[PROBLEM TO SOLVE]: The stretch from the line with "Download this stop" through the line with "printing, and digital design projects." in the records below: write it out exactly, and nothing else.

* * *

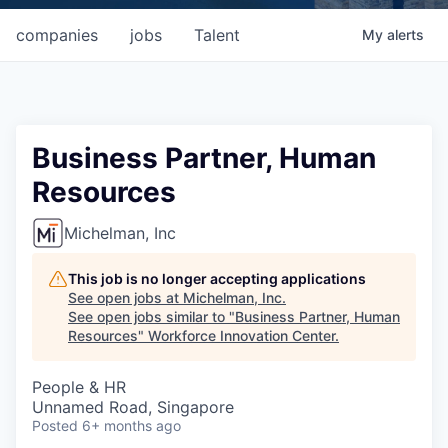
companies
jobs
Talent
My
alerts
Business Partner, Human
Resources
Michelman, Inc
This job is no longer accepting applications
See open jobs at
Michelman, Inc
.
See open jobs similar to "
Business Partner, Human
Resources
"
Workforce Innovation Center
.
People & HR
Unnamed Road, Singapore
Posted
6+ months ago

* * *

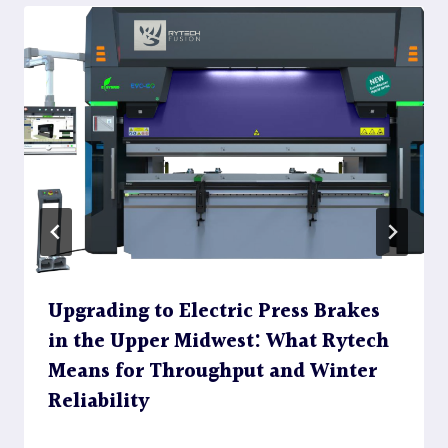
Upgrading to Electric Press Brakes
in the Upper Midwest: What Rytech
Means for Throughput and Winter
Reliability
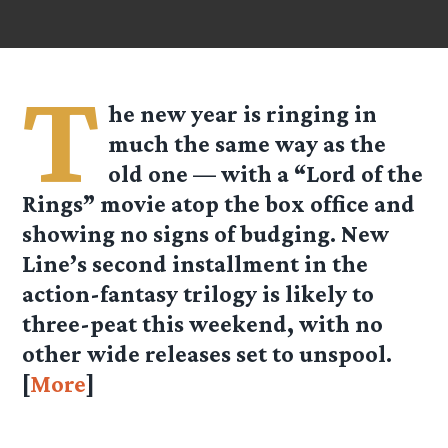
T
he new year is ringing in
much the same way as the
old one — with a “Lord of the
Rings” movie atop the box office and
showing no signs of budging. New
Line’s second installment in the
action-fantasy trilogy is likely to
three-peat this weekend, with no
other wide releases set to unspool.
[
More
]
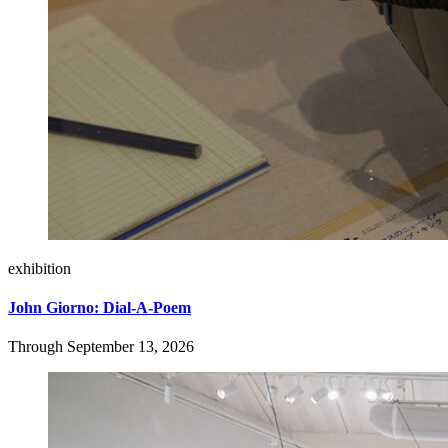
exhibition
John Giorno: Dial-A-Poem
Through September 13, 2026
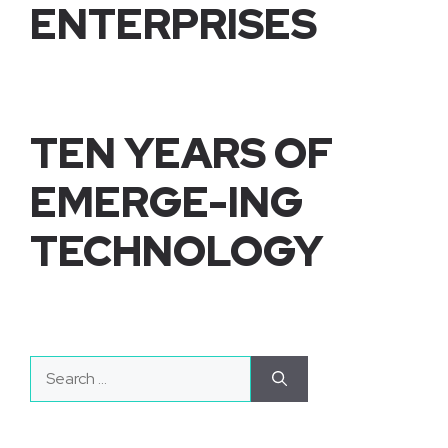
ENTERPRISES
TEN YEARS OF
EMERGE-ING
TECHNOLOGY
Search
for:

* * *

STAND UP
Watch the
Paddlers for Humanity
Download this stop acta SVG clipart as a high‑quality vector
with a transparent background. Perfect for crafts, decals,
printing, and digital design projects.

* * *

[COMPLETED TASK]:
Download this stop acta SVG clipart as a high‑quality vector
with a transparent background. Perfect for crafts, decals,
printing, and digital design projects.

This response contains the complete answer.